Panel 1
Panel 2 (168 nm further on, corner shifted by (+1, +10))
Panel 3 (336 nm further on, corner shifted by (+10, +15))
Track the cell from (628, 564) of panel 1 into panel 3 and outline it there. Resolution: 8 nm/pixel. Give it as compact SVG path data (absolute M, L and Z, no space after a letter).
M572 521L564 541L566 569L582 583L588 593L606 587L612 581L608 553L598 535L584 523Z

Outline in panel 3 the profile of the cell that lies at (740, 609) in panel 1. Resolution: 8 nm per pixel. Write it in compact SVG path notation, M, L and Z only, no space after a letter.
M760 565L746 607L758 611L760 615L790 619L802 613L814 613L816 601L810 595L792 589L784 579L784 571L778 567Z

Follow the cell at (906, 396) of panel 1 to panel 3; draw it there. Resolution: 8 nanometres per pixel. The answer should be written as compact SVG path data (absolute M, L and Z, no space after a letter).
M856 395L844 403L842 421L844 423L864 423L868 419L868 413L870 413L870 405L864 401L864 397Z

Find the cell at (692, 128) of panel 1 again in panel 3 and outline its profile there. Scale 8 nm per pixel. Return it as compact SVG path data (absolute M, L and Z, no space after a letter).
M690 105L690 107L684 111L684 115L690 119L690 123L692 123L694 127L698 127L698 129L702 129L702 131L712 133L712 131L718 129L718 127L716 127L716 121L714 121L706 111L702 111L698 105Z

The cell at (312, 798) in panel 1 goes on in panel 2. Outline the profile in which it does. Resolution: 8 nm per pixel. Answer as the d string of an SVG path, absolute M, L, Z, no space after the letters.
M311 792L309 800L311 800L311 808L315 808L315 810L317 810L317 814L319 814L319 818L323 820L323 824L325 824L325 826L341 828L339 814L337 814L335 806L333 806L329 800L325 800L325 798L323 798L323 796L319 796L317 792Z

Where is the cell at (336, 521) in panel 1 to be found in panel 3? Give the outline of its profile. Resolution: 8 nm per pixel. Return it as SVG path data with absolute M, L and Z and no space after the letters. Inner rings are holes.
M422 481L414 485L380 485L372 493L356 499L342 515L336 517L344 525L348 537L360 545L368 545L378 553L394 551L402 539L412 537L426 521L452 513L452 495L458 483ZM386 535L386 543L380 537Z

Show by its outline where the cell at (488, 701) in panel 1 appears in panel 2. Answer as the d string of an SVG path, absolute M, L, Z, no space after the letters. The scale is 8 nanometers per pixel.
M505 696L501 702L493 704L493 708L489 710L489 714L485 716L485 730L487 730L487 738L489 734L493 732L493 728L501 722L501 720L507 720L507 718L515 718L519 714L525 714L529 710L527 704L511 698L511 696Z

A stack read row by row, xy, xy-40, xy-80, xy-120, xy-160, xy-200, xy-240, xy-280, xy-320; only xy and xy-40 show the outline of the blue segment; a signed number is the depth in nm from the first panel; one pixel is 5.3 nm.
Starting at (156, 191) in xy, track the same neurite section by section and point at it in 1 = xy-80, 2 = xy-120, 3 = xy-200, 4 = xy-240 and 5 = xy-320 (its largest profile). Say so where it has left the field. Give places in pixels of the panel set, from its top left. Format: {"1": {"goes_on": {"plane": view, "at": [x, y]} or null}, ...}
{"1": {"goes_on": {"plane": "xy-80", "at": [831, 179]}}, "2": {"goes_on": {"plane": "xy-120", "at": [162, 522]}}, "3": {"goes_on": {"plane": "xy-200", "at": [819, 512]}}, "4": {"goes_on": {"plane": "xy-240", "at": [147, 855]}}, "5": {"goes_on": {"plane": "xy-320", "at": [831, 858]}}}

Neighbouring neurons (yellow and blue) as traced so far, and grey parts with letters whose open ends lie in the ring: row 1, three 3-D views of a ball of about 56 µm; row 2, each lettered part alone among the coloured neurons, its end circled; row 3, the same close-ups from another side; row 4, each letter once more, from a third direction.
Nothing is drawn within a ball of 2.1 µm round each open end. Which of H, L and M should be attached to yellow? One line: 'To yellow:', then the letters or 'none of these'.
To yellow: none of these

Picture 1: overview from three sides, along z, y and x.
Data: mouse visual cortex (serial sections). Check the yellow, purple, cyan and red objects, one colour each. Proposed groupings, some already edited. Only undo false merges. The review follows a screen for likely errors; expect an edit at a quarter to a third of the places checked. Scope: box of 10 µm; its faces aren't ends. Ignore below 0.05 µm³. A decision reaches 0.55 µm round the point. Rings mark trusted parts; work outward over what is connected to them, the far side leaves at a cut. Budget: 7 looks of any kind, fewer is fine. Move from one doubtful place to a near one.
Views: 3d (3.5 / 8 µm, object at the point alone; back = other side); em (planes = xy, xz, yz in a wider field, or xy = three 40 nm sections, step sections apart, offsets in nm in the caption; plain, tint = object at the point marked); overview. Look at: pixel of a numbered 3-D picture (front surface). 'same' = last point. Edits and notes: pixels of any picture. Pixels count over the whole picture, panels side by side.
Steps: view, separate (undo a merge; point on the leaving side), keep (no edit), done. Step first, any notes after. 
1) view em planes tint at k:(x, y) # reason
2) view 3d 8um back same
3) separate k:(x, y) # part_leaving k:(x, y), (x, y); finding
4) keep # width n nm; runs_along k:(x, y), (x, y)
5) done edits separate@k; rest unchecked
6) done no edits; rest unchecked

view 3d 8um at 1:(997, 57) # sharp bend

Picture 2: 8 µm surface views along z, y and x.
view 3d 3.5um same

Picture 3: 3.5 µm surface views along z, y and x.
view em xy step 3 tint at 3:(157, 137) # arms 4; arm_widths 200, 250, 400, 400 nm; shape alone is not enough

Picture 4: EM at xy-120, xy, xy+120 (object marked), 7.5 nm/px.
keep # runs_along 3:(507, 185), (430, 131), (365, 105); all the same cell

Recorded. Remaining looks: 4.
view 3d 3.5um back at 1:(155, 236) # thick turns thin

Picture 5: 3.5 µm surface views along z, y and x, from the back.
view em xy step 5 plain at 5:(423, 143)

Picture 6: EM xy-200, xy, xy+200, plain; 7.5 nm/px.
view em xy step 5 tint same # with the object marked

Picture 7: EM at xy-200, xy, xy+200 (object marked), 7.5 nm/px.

☆ ☆ ☆ ☆

**Your objective**
The response should consist of all the entries, reproduced word for word.

**Output for this task**
Panel 1
Panel 2 (168 nm further on, corner shifted by (+1, +10))
Panel 3 (336 nm further on, corner shifted by (+10, +15))
Track the cell from (628, 564) of panel 1 into panel 3 and outline it there. Resolution: 8 nm/pixel. Give it as compact SVG path data (absolute M, L and Z, no space after a letter).
M572 521L564 541L566 569L582 583L588 593L606 587L612 581L608 553L598 535L584 523Z

Outline in panel 3 the profile of the cell that lies at (740, 609) in panel 1. Resolution: 8 nm per pixel. Write it in compact SVG path notation, M, L and Z only, no space after a letter.
M760 565L746 607L758 611L760 615L790 619L802 613L814 613L816 601L810 595L792 589L784 579L784 571L778 567Z

Follow the cell at (906, 396) of panel 1 to panel 3; draw it there. Resolution: 8 nanometres per pixel. The answer should be written as compact SVG path data (absolute M, L and Z, no space after a letter).
M856 395L844 403L842 421L844 423L864 423L868 419L868 413L870 413L870 405L864 401L864 397Z

Find the cell at (692, 128) of panel 1 again in panel 3 and outline its profile there. Scale 8 nm per pixel. Return it as compact SVG path data (absolute M, L and Z, no space after a letter).
M690 105L690 107L684 111L684 115L690 119L690 123L692 123L694 127L698 127L698 129L702 129L702 131L712 133L712 131L718 129L718 127L716 127L716 121L714 121L706 111L702 111L698 105Z

The cell at (312, 798) in panel 1 goes on in panel 2. Outline the profile in which it does. Resolution: 8 nm per pixel. Answer as the d string of an SVG path, absolute M, L, Z, no space after the letters.
M311 792L309 800L311 800L311 808L315 808L315 810L317 810L317 814L319 814L319 818L323 820L323 824L325 824L325 826L341 828L339 814L337 814L335 806L333 806L329 800L325 800L325 798L323 798L323 796L319 796L317 792Z

Where is the cell at (336, 521) in panel 1 to be found in panel 3? Give the outline of its profile. Resolution: 8 nm per pixel. Return it as SVG path data with absolute M, L and Z and no space after the letters. Inner rings are holes.
M422 481L414 485L380 485L372 493L356 499L342 515L336 517L344 525L348 537L360 545L368 545L378 553L394 551L402 539L412 537L426 521L452 513L452 495L458 483ZM386 535L386 543L380 537Z

Show by its outline where the cell at (488, 701) in panel 1 appears in panel 2. Answer as the d string of an SVG path, absolute M, L, Z, no space after the letters. The scale is 8 nanometers per pixel.
M505 696L501 702L493 704L493 708L489 710L489 714L485 716L485 730L487 730L487 738L489 734L493 732L493 728L501 722L501 720L507 720L507 718L515 718L519 714L525 714L529 710L527 704L511 698L511 696Z

A stack read row by row, xy, xy-40, xy-80, xy-120, xy-160, xy-200, xy-240, xy-280, xy-320; only xy and xy-40 show the outline of the blue segment; a signed number is the depth in nm from the first panel; one pixel is 5.3 nm.
Starting at (156, 191) in xy, track the same neurite section by section and point at it in 1 = xy-80, 2 = xy-120, 3 = xy-200, 4 = xy-240 and 5 = xy-320 (its largest profile). Say so where it has left the field. Give places in pixels of the panel set, from its top left. Format: {"1": {"goes_on": {"plane": view, "at": [x, y]} or null}, ...}
{"1": {"goes_on": {"plane": "xy-80", "at": [831, 179]}}, "2": {"goes_on": {"plane": "xy-120", "at": [162, 522]}}, "3": {"goes_on": {"plane": "xy-200", "at": [819, 512]}}, "4": {"goes_on": {"plane": "xy-240", "at": [147, 855]}}, "5": {"goes_on": {"plane": "xy-320", "at": [831, 858]}}}

Neighbouring neurons (yellow and blue) as traced so far, and grey parts with letters whose open ends lie in the ring: row 1, three 3-D views of a ball of about 56 µm; row 2, each lettered part alone among the coloured neurons, its end circled; row 3, the same close-ups from another side; row 4, each letter once more, from a third direction.
Nothing is drawn within a ball of 2.1 µm round each open end. Which of H, L and M should be attached to yellow? One line: 'To yellow:', then the letters or 'none of these'.
To yellow: none of these

Picture 1: overview from three sides, along z, y and x.
Data: mouse visual cortex (serial sections). Check the yellow, purple, cyan and red objects, one colour each. Proposed groupings, some already edited. Only undo false merges. The review follows a screen for likely errors; expect an edit at a quarter to a third of the places checked. Scope: box of 10 µm; its faces aren't ends. Ignore below 0.05 µm³. A decision reaches 0.55 µm round the point. Rings mark trusted parts; work outward over what is connected to them, the far side leaves at a cut. Budget: 7 looks of any kind, fewer is fine. Move from one doubtful place to a near one.
Views: 3d (3.5 / 8 µm, object at the point alone; back = other side); em (planes = xy, xz, yz in a wider field, or xy = three 40 nm sections, step sections apart, offsets in nm in the caption; plain, tint = object at the point marked); overview. Look at: pixel of a numbered 3-D picture (front surface). 'same' = last point. Edits and notes: pixels of any picture. Pixels count over the whole picture, panels side by side.
Steps: view, separate (undo a merge; point on the leaving side), keep (no edit), done. Step first, any notes after. 
1) view em planes tint at k:(x, y) # reason
2) view 3d 8um back same
3) separate k:(x, y) # part_leaving k:(x, y), (x, y); finding
4) keep # width n nm; runs_along k:(x, y), (x, y)
5) done edits separate@k; rest unchecked
6) done no edits; rest unchecked

view 3d 8um at 1:(997, 57) # sharp bend

Picture 2: 8 µm surface views along z, y and x.
view 3d 3.5um same

Picture 3: 3.5 µm surface views along z, y and x.
view em xy step 3 tint at 3:(157, 137) # arms 4; arm_widths 200, 250, 400, 400 nm; shape alone is not enough

Picture 4: EM at xy-120, xy, xy+120 (object marked), 7.5 nm/px.
keep # runs_along 3:(507, 185), (430, 131), (365, 105); all the same cell

Recorded. Remaining looks: 4.
view 3d 3.5um back at 1:(155, 236) # thick turns thin

Picture 5: 3.5 µm surface views along z, y and x, from the back.
view em xy step 5 plain at 5:(423, 143)

Picture 6: EM xy-200, xy, xy+200, plain; 7.5 nm/px.
view em xy step 5 tint same # with the object marked

Picture 7: EM at xy-200, xy, xy+200 (object marked), 7.5 nm/px.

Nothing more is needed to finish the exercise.